**What to produce:** Please copy the listing below with every "wide stone staircase" swapped for "broad stone stairway" and nothing else changed, leaving out the pictures.

**Data for analysis:**

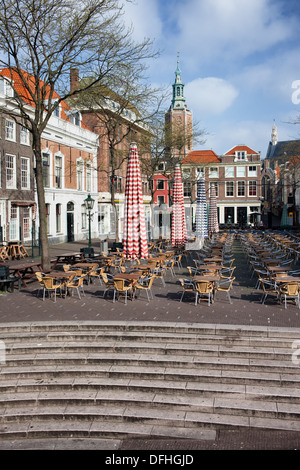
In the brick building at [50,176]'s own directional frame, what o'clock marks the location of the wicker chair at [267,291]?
The wicker chair is roughly at 1 o'clock from the brick building.

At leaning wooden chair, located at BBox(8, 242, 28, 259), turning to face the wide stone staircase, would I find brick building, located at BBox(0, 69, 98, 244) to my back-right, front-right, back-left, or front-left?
back-left

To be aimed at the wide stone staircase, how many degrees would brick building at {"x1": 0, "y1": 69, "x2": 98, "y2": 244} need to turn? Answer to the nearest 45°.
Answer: approximately 45° to its right

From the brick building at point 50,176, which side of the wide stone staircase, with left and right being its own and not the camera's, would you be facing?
back

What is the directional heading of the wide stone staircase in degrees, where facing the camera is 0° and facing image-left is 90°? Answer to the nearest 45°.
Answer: approximately 0°

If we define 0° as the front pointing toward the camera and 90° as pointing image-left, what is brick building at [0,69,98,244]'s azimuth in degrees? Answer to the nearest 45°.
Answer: approximately 315°

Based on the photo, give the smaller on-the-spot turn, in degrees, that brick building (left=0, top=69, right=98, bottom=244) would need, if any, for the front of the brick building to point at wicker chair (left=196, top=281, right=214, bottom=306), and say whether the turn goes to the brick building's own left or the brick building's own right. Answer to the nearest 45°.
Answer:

**Solved problem:**
In the brick building at [50,176]'s own directional frame, what o'clock marks the location of the wicker chair at [267,291]?
The wicker chair is roughly at 1 o'clock from the brick building.

At leaning wooden chair, located at BBox(8, 242, 28, 259), turning to face the broad stone stairway, would I find brick building, located at BBox(0, 69, 98, 244) to my back-right, front-right, back-left, or front-left?
back-left

To be aimed at the broad stone stairway, how many degrees would brick building at {"x1": 0, "y1": 69, "x2": 98, "y2": 244} need to turn? Answer to the nearest 45°.
Answer: approximately 45° to its right

From the brick building at point 50,176, which side of the broad stone stairway, with left and right being its own and not the camera's, would you be facing?
back

What is the directional heading of the broad stone stairway in degrees, where facing the camera is 0° and facing image-left is 90°? Answer to the nearest 45°.
Answer: approximately 0°

If we define 0° as the front pointing toward the camera and 90° as pointing image-left, what is brick building at [0,69,98,244]'s azimuth in degrees? Answer to the nearest 45°.
Answer: approximately 315°

Based on the photo, give the smaller on-the-spot turn, in degrees, that brick building (left=0, top=69, right=98, bottom=244) would need, if any, for the front of the brick building to point at wicker chair (left=196, top=281, right=214, bottom=306), and say whether the turn goes to the brick building's own left or the brick building's own right. Answer to the nearest 45°.
Answer:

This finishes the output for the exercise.